Ringrazio Antonio De Matteis e Nino Arcoraci per avermi dato l'opportunità di aggiungere alcune personali note che vogliono allargare il ricordo di Guglielmo Cavallaro e del suo anno di Presidenza del L.C. Messina Host.
La mia presenza nel Consiglio Direttivo, quale tesoriere, mi consentì di collaborare alla realizzazione del programma sociale 2002-2003.
Frequenti discussioni e confronti sugli argomenti oggetto di incontri, mi consentirono di apprezzare alcune qualità di Guglielmo che difficilmente avrei potuto cogliere nel corso degli incontri ufficiali.
Mi colpirono alcuni suoi principi, tanto che, ancora oggi, ne ho vivo il ricordo: l'alta considerazione nella quale teneva l'amicizia; l'attenzione per coloro che riteneva socialmente più deboli; il rispetto della libertà dei singoli; l'amore per la natura, direi meglio per il creato, nelle sue innumerevoli manifestazioni.
La sua idea di amicizia lo induceva ad affermare che essa dovesse realizzarsi nel rispetto dell'individualità di coloro che diventavano protagonisti di un rapporto amicale. Ricercava negli amici onestà intellettuale, identità di aspirazioni, condivisione di principi etici.
Concretizzava l'amore per la natura nella cura per " le sue colture ": lavorava con interesse e tenacia, perché così riusciva a realizzare " un rapporto diretto con il sole, con il vento, con la terra " o forse perché lo affascinava il perpetuarsi della vita nei cicli della natura.
In alcune delle attività realizzate nel corso dell'anno sociale, sarà facile ritrovare elementi di riscontro con la personalità di Guglielmo Cavallaro, così come io l'ho interpretata.
In occasione della rievocazione dell'attentato alle Torri Gemelle, accanto al cippo commemorativo realizzato dal Club, fu messo a dimora un albero di Melograno. Mi disse: " tale pianta ha come frutto la granata, sacra a Giunone, dea conservatrice dell'unione tra i popoli. Che ciò possa veramente realizzarsi !".

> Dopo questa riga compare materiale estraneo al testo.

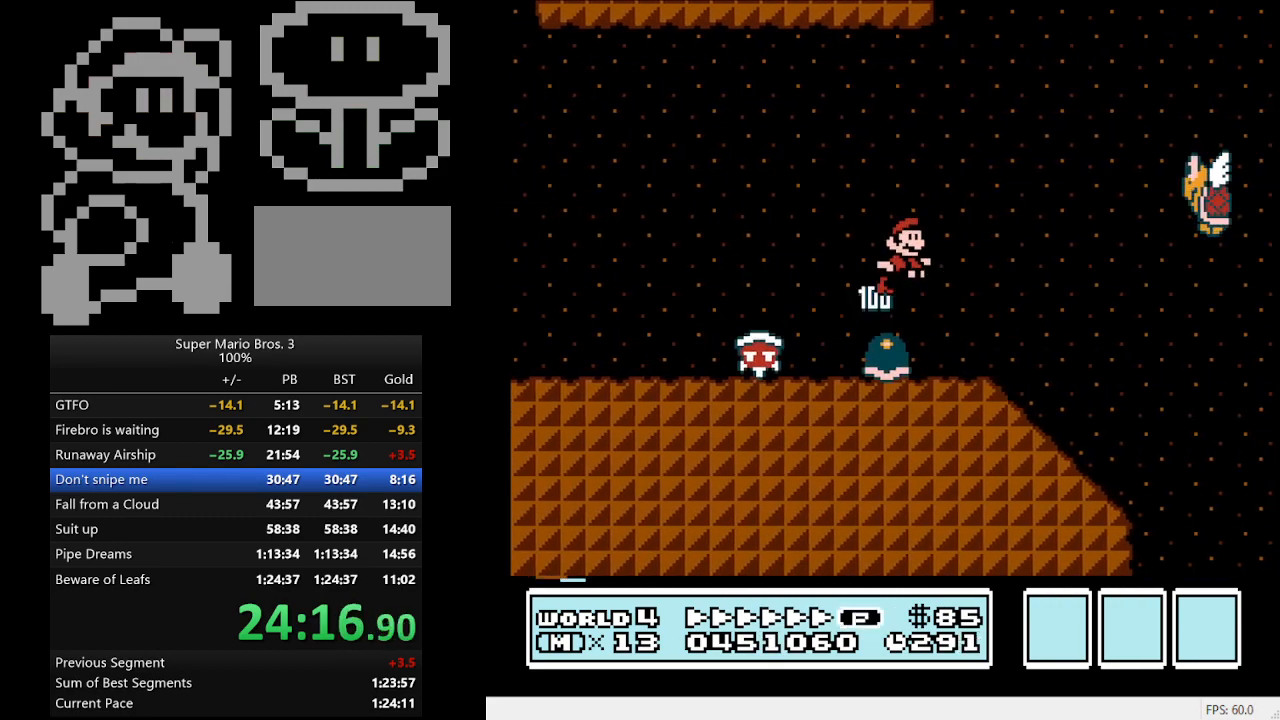
{"buttons": ["A", "B", "DPAD_RIGHT"], "events": [[67, "DPAD_DOWN", "up"], [133, "DPAD_DOWN", "down"], [400, "DPAD_DOWN", "up"]]}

Con la stessa sensibilità sostenne l'adesione del Club all'iniziativa del Comune per la promozione del verde pubblico " adottando" un'aiuola, in prossimità della fontana senatoria ... Si augurava così di collaborare ad un processo di sensibilizzazione sociale al bello che la natura, gratuitamente, regala.

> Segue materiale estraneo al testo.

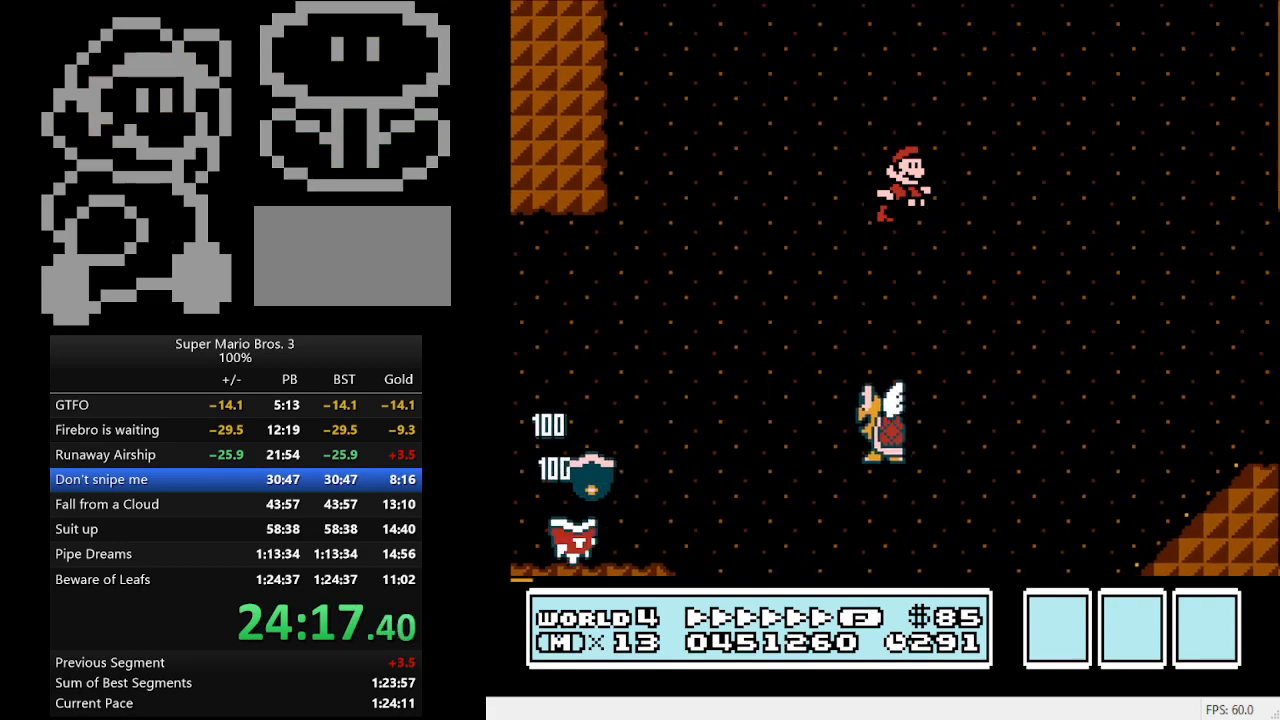
{"buttons": ["B", "DPAD_RIGHT"], "events": [[133, "A", "up"]]}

Sostenne con entusiasmo, due iniziative umanitarie: la raccolta dei fondi per la costruzione di una casa estiva per i disabili, promossa dal Distretto 108 Y B e la collaborazione con l'U.N.I.C.E.F. per la protezione dell'infanzia: categorie deboli per le quali riteneva doveroso, anzi gratificante, impegnarsi.

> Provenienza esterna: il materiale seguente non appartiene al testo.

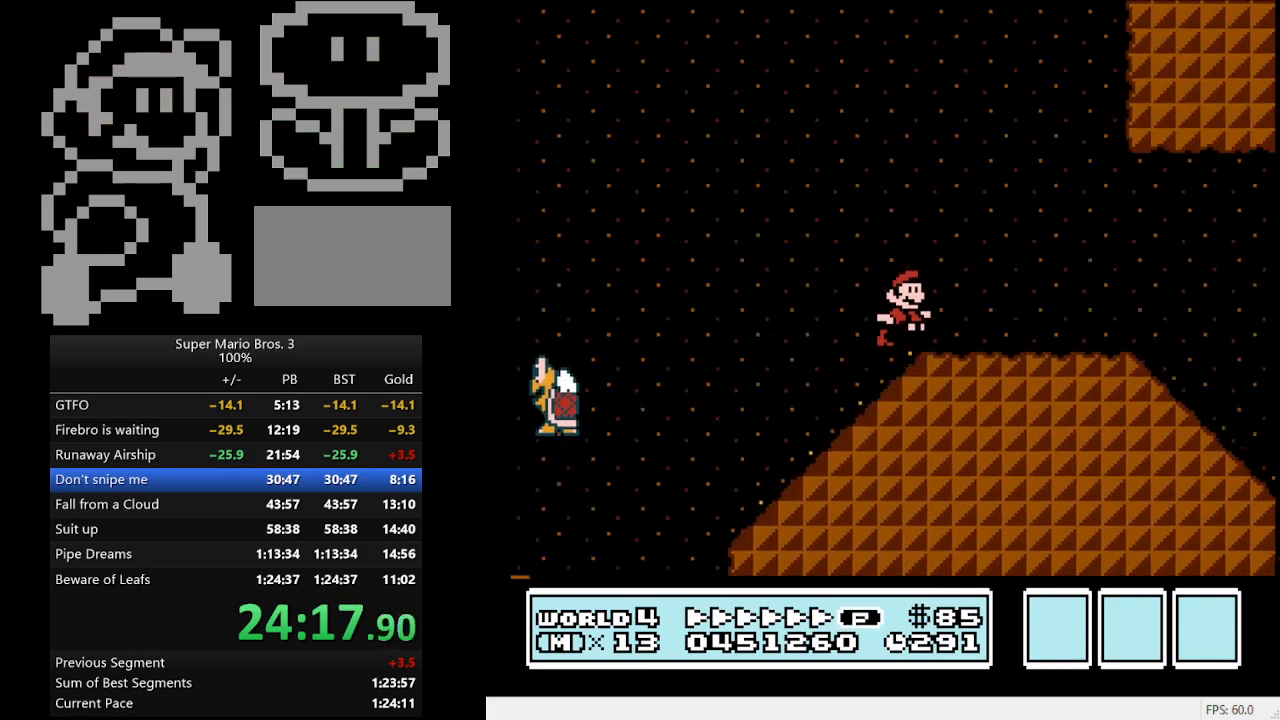
{"buttons": ["B", "DPAD_RIGHT"], "events": []}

Furono queste iniziative a lui congeniali che lo aiutarono a svolgere il suo compito di Presidente che portò a termine con semplicità e riservatezza.
La scelta di vita che egli fece nei suoi ultimi anni fu coerente con il suo modo di essere: si allontanò " dal palcoscenico delle vanità " per vivere secondo una sua personale visione.